Dad Was In The Scouts
by First Sgt. Felix Saguing, USMC (Ret.)
Dad has always said that he was not a hero, although I considered him one. I can remember how he would stare into the distance as he narrated to me and a younger brother his youthful experiences and how he came to be in the Philippine Scouts, and I can remember all too well how his eyes would moisten and his shoulders sag as he spoke of friends and comrades lost on Bataan and during the infamous Death March. But, in the end, his shoulders would always straighten and you could detect the glint in his eyes as he proudly relates the heroic stand of the Scouts on Bataan and Corregidor. He passed away on October 12, 1972, but not before he instilled in me pride in being the son of a Scout.

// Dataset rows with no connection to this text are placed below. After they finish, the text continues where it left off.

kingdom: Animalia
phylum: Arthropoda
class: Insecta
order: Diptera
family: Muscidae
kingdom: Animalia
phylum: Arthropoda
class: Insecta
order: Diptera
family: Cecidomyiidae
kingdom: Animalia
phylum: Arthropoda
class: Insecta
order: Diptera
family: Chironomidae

I was just two years old when the bombs fell on Pearl Harbor and Clark Field on December 7, 1941. Any knowledge that I have of the events that followed were as told by my parents. Dad related that soldiers from his unit barely had the time to pack a few essentials for their families before taking them to an assembly area for evacuation. With the birth of another son on July, 1941, and dad having to report to his unit, mom has become solely responsible for our survival.

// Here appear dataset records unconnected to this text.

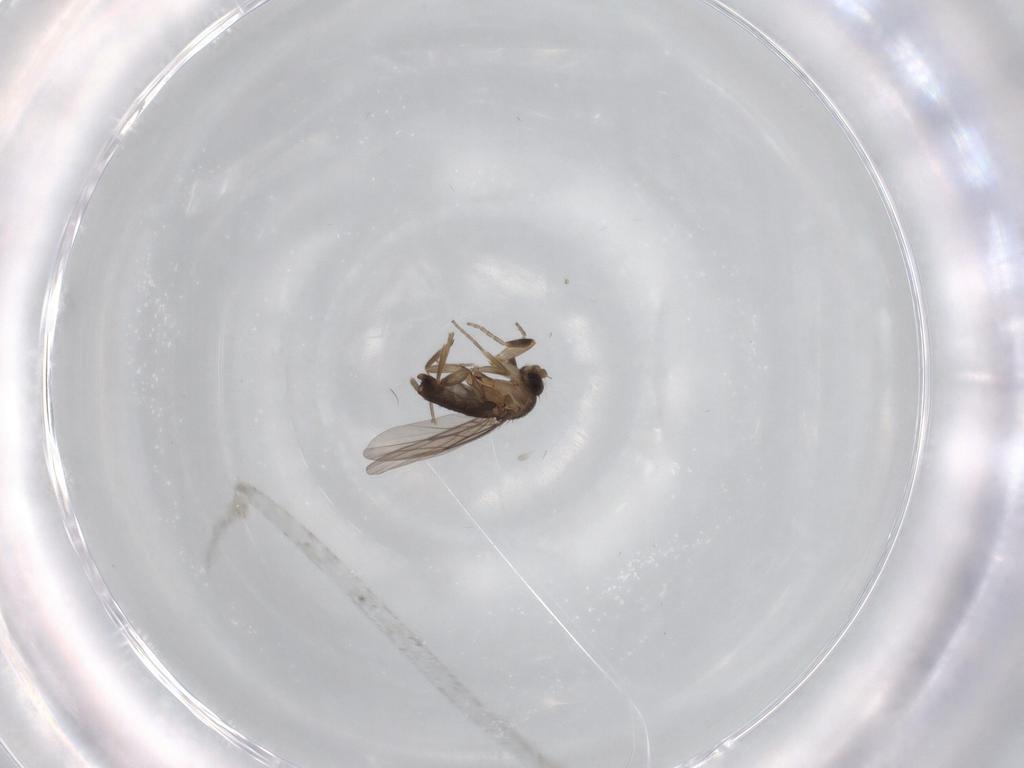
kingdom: Animalia
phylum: Arthropoda
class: Insecta
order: Diptera
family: Phoridae
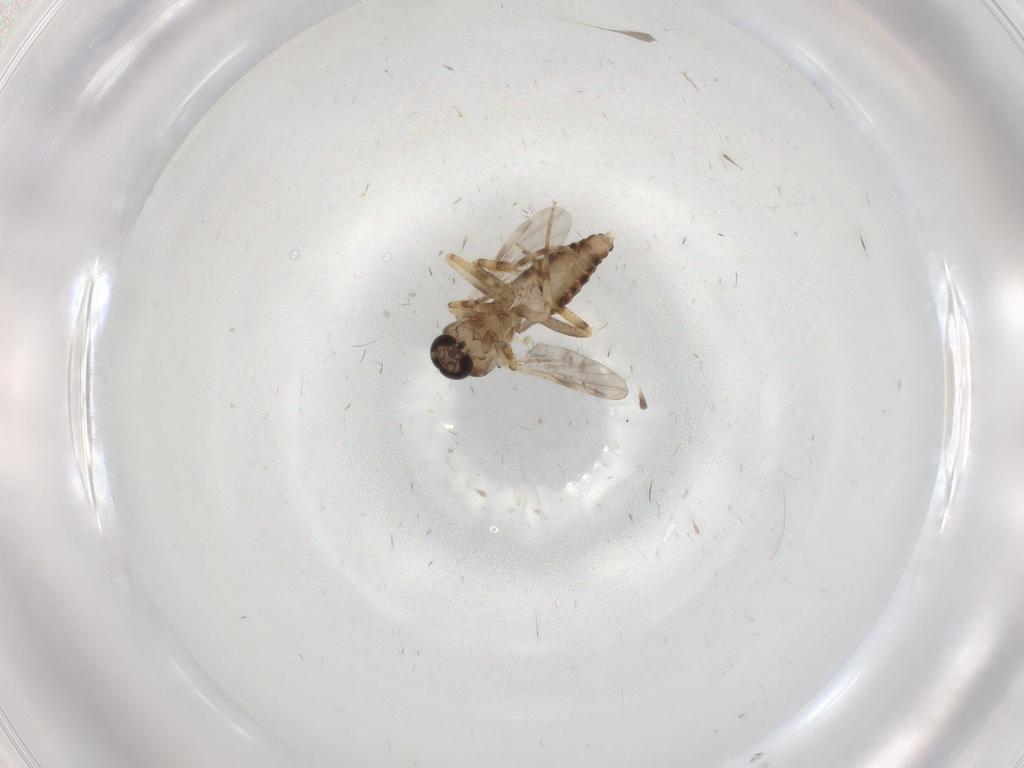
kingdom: Animalia
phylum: Arthropoda
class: Insecta
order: Diptera
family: Ceratopogonidae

From December, 1941 to an undetermined date in 1943, mom and other Scouts' families moved about, always ahead of the Japanese occupation forces. The three of us finally ended up in Cardona, a small town on the shores of Laguna Bay. It was at this time that I began to have my own recollections of events, which remain vivid to this day.

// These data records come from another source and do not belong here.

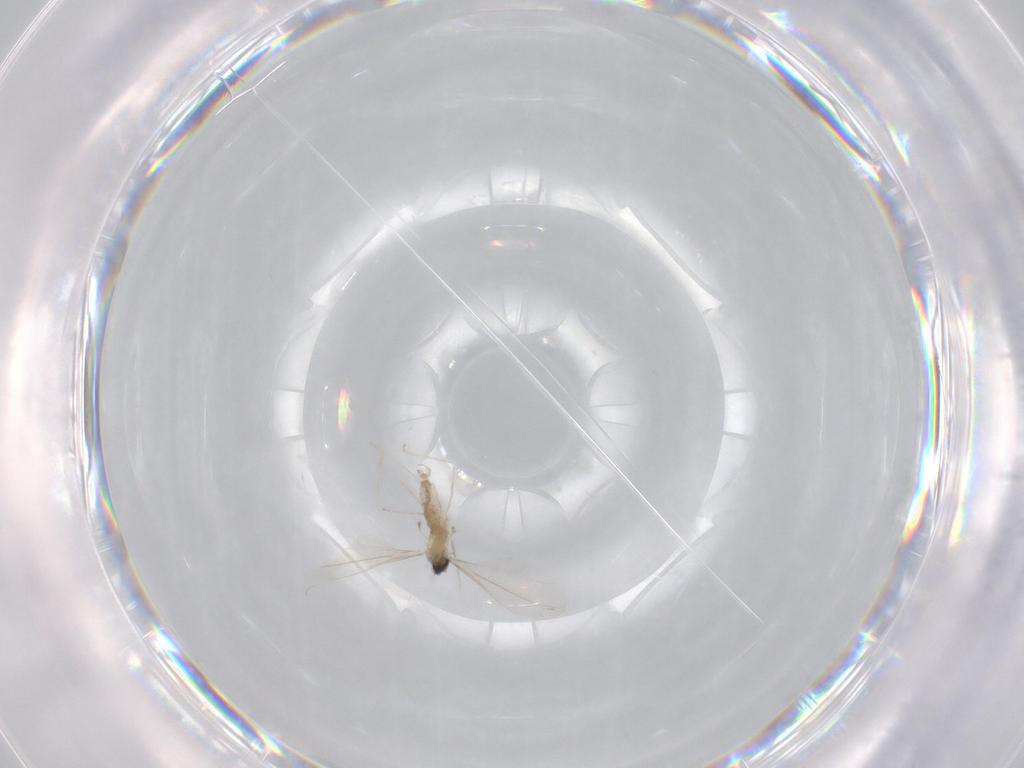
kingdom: Animalia
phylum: Arthropoda
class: Insecta
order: Diptera
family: Cecidomyiidae
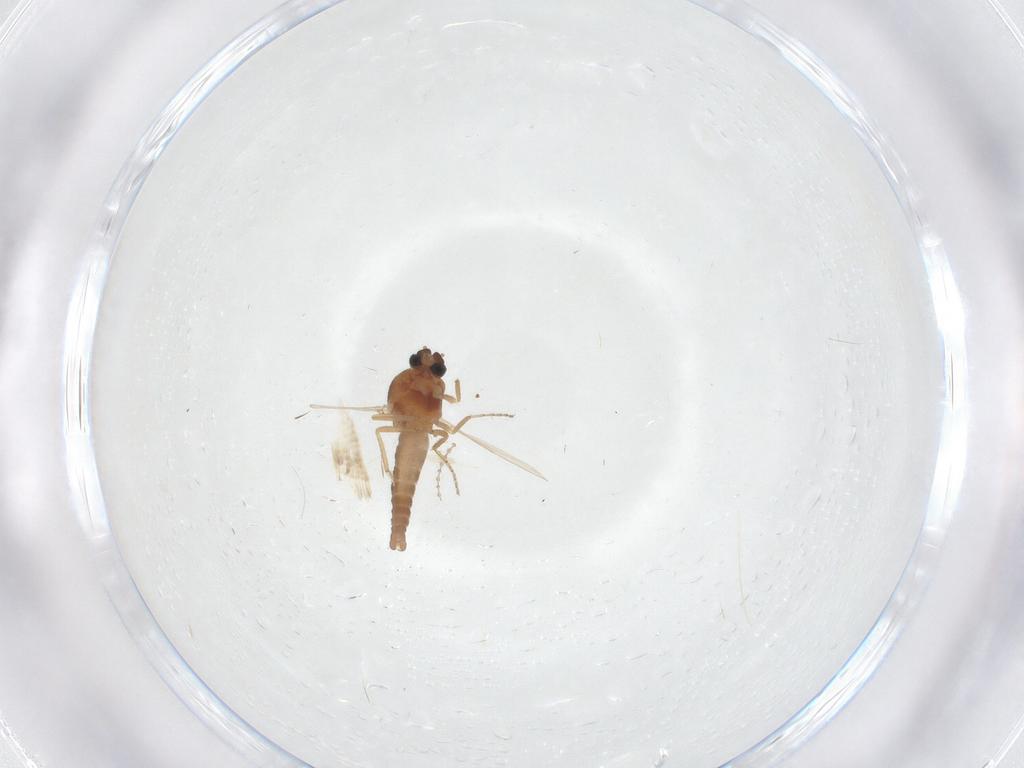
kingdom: Animalia
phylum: Arthropoda
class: Insecta
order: Diptera
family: Ceratopogonidae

I can remember when mom left us with another family and returned after two weeks with a strange looking, emaciated man that I would later learn was my father. It will be months before he would regain weight, and it would be years before I would learn of the circumstances that led to his release by the Japanese.
At an age when boys of my age (5 in 1944) would just be learning the alphabet, I became witness to the brutalities of war. Japanese soldiers would cordon off a village or town for a "sona" and line up every male from 12 years old and up in the square for a head count. An officer or NCO, and sometimes a civilian would call off names from a roster and dad would sound off when his name is called. Sometimes a man with a bag over his head would walk down the ranks. He would stop, point to an individual who is then beaten up and taken away by the Japanese.
It was also in Cardona that I witnessed Japanese soldiers brutally beat a man with rifle butts. This is after he was pointed out by the man with a bag over his head. After the beating, he was taken away and shot.
One sunny morning in late 1944, my brother and I were playing in the street with the other children when we heard the sound of planes flying overhead. They were at very high altitude and we could not see them. We would have known if they were Japanese. A few minutes later, a group of Japanese soldiers came excitedly running down the street and ordered everyone into their houses. That night, we saw flames lighting the sky in the distance. Dad whispered to us that the Americans are back and he may have to leave soon.
The Japanese, which up to this time have been "easy" became more edgy and would beat or kick a person for the most minor of infraction- like not bowing to them. The day before the Japanese abandoned their garrison, Dad joined a group of other men and disappeared into the night. It was not until August, 1945 that we will see him again. When he came back, he was with American troops and wearing the field uniform of a US Army soldier. The Philippines is finally liberated and we are again a family.
It was not until 1946 that we returned to Fort McKinley, but not to the old quarters. Dad retired at Clark Field in 1948 after 30 years of service as a Scout and would keep his family near "Fort Mac" where it all started. He would later take his family to California, but would return to this place dear to his heart to spend his last days.